Task: Give back the stretch from the start of the records through the line containing "Le jeu de volée est", changing every "Voir le prix" to "Voir l'offre" and leaving everything else as it is.

Information shown:
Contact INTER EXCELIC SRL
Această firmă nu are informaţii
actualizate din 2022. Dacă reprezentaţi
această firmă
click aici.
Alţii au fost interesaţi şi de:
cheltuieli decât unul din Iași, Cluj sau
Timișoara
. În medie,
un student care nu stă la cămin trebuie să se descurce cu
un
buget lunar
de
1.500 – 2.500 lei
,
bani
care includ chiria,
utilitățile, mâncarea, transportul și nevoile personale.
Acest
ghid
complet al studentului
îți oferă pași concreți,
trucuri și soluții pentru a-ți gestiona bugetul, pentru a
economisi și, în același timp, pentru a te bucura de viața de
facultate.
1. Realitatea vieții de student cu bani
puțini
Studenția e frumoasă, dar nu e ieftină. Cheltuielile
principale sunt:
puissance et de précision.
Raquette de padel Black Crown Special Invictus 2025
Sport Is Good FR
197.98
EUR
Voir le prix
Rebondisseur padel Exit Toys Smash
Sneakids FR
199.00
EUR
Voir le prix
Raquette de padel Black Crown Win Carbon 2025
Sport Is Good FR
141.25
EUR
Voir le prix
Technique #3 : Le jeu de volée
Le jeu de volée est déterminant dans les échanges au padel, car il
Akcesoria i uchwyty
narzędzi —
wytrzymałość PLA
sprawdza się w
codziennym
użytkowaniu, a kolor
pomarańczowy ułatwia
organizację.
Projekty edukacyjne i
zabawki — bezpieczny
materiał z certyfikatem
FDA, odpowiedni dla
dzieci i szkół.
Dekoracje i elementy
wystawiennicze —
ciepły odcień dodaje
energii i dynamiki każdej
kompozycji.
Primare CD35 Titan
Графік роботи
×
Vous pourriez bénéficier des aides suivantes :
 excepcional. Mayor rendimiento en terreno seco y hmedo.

Solution to this problem:
Contact INTER EXCELIC SRL
Această firmă nu are informaţii
actualizate din 2022. Dacă reprezentaţi
această firmă
click aici.
Alţii au fost interesaţi şi de:
cheltuieli decât unul din Iași, Cluj sau
Timișoara
. În medie,
un student care nu stă la cămin trebuie să se descurce cu
un
buget lunar
de
1.500 – 2.500 lei
,
bani
care includ chiria,
utilitățile, mâncarea, transportul și nevoile personale.
Acest
ghid
complet al studentului
îți oferă pași concreți,
trucuri și soluții pentru a-ți gestiona bugetul, pentru a
economisi și, în același timp, pentru a te bucura de viața de
facultate.
1. Realitatea vieții de student cu bani
puțini
Studenția e frumoasă, dar nu e ieftină. Cheltuielile
principale sunt:
puissance et de précision.
Raquette de padel Black Crown Special Invictus 2025
Sport Is Good FR
197.98
EUR
Voir l'offre
Rebondisseur padel Exit Toys Smash
Sneakids FR
199.00
EUR
Voir l'offre
Raquette de padel Black Crown Win Carbon 2025
Sport Is Good FR
141.25
EUR
Voir l'offre
Technique #3 : Le jeu de volée
Le jeu de volée est déterminant dans les échanges au padel, car il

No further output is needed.